• _Texto dado_
·····
Filosofia e matemática  

10/03/2019

 

Em dois dos últimos livros por mim lidos, sobre Filosofia, o encerramento tratou da relação entre Filosofia e matemática, uma vez que Carlos Augusto Casanova encerra a obra “Física e Realidade: reflexões metafísicas sobre a ciência natural” com dois apêndices: “Sobre a realidade das matemáticas” e “Notas matemáticas acerca de Hilbert e seus estudos sobre as geometrias não-euclidianas e não arquimédicas”. Vittorio Hösle, por sua vez, em “Interpretar Platão”, igualmente, aborda a matemática nos dois últimos capítulos: “Sobre a filosofia platônica dos números e seu significado matemático e filosófico” e “Fundamentação platônica da euclidicidade da geometria”.

Hösle parte do princípio adotado por Casanova, dizendo este que a matemática não pode ser considerada a primeira das ciências, como exposto no artigo “Hierarquia das Ciências” (https://emporiododireito.com.br/leitura/hierarquia-das-ciencias):

“Casanova, todavia, acertadamente, rejeita a ideia segundo a qual a matemática seria a primeira das ciências, aludindo à Metafísica de Aristóteles para aduzir que a matemática supõe axiomas primeiros, que não são por ela estudados, declarando que a física é subordinada à matemática que, por sua vez, é subordinada à metafísica, porque é esta última que tem como objeto o princípio de não-contradição, pressuposto tanto pela física como pela matemática, das quais não é alvo de estudo.

‘Ora, uma disciplina que supõe o axioma fundamental, que não o considera, não pode ser tida como a primeira de todas. Mas é óbvio que a disciplina que em sua etapa ‘demonstrativa’ (não somente ‘inventiva’) considera o princípio de não-contradição é a metafísica. Somente ela, portanto, possui o título para reclamar a primazia entre as ciências’ (Idem, p. 53 – negrito meu).”
·····
• _Dados armazenados_
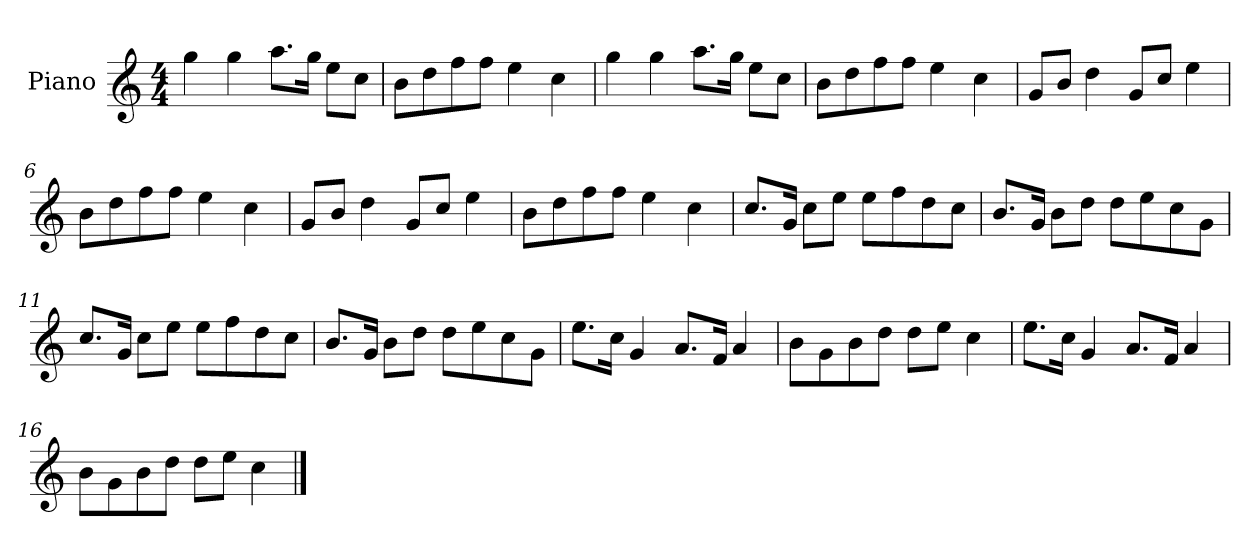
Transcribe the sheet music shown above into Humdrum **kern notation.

**kern
*part1
*staff1
*I"Piano
*I'P-no
*clefG2
*k[]
*M4/4
*MM90
=1
4gg\
4gg\
8.aa\L
16gg\Jk
8ee\L
8cc\J
=2
8b\L
8dd\
8ff\
8ff\J
4ee\
4cc\
=3
4gg\
4gg\
8.aa\L
16gg\Jk
8ee\L
8cc\J
=4
8b\L
8dd\
8ff\
8ff\J
4ee\
4cc\
=5
8g/L
8b/J
4dd\
8g/L
8cc/J
4ee\
=6
8b\L
8dd\
8ff\
8ff\J
4ee\
4cc\
!!LO:LB:g=z
=7
8g/L
8b/J
4dd\
8g/L
8cc/J
4ee\
=8
8b\L
8dd\
8ff\
8ff\J
4ee\
4cc\
=9
8.cc/L
16g/Jk
8cc\L
8ee\J
8ee\L
8ff\
8dd\
8cc\J
=10
8.b/L
16g/Jk
8b\L
8dd\J
8dd\L
8ee\
8cc\
8g\J
=11
8.cc/L
16g/Jk
8cc\L
8ee\J
8ee\L
8ff\
8dd\
8cc\J
!!LO:LB:g=z
=12
8.b/L
16g/Jk
8b\L
8dd\J
8dd\L
8ee\
8cc\
8g\J
=13
8.ee\L
16cc\Jk
4g/
8.a/L
16f/Jk
4a/
=14
8b\L
8g\
8b\
8dd\J
8dd\L
8ee\J
4cc\
=15
8.ee\L
16cc\Jk
4g/
8.a/L
16f/Jk
4a/
=16
8b\L
8g\
8b\
8dd\J
8dd\L
8ee\J
4cc\
==
*-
·····
• _Tarefas do exercício_
(1) Indique se cada afirmação abaixo concorda com o texto sobre filosofia e matemática. Responda sim ou não e cite literalmente as palavras do texto que decidem cada caso.
(a) O autor do texto afirma ter lido os dois livros sobre Filosofia de que trata.
(b) Segundo o trecho citado, a metafísica é subordinada à física.
(c) Hösle aborda a matemática nos três primeiros capítulos de “Interpretar Platão”.
(2) Repita, por favor, o trecho do texto sobre filosofia e matemática que começa nas palavras "Hösle parte do" e termina depois de "alvo de estudo.".

• _Respostas em ordem_
(1)
(a) Sim: "Em dois dos últimos livros por mim lidos, sobre Filosofia".
(b) Não: "a física é subordinada à matemática que, por sua vez, é subordinada à metafísica".
(c) Não: "aborda a matemática nos dois últimos capítulos".

(2)
Hösle parte do princípio adotado por Casanova, dizendo este que a matemática não pode ser considerada a primeira das ciências, como exposto no artigo “Hierarquia das Ciências” (https://emporiododireito.com.br/leitura/hierarquia-das-ciencias):

“Casanova, todavia, acertadamente, rejeita a ideia segundo a qual a matemática seria a primeira das ciências, aludindo à Metafísica de Aristóteles para aduzir que a matemática supõe axiomas primeiros, que não são por ela estudados, declarando que a física é subordinada à matemática que, por sua vez, é subordinada à metafísica, porque é esta última que tem como objeto o princípio de não-contradição, pressuposto tanto pela física como pela matemática, das quais não é alvo de estudo.